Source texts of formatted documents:
------------------------------------------------

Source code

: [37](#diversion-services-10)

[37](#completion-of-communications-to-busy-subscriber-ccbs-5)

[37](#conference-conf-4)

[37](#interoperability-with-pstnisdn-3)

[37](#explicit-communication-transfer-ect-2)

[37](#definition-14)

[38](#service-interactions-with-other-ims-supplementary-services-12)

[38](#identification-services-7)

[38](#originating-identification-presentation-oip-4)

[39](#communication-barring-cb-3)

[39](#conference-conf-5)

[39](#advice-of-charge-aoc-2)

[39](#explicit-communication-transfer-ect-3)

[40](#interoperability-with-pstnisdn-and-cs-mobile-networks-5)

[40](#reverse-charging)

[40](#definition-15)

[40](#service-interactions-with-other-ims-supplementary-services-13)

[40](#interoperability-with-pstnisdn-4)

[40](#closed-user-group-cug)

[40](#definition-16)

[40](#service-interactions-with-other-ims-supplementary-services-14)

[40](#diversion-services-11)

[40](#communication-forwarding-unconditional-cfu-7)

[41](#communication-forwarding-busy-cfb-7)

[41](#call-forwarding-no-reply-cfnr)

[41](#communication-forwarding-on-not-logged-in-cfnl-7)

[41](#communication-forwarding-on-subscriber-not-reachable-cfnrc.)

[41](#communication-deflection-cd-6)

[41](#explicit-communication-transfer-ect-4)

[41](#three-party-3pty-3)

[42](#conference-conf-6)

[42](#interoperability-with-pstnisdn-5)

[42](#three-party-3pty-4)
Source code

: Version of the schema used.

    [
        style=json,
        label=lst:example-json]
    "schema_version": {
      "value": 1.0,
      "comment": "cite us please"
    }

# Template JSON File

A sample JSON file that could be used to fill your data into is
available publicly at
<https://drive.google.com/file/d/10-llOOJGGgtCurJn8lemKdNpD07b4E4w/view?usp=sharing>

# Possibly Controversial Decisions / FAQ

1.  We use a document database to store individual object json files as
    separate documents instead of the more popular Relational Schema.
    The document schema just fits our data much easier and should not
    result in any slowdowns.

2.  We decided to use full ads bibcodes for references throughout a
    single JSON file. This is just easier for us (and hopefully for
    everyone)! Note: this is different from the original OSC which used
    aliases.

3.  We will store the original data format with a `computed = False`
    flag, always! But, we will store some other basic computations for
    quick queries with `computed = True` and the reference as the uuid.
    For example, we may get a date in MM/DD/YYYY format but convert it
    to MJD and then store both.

------------------------------------------------

# To do:
Copy out the range of lines above starting at the line with "references throughout a" and ending at the line with "will store the", exactly and including both.

# Finished exercise:
2.  We decided to use full ads bibcodes for references throughout a
    single JSON file. This is just easier for us (and hopefully for
    everyone)! Note: this is different from the original OSC which used
    aliases.

3.  We will store the original data format with a `computed = False`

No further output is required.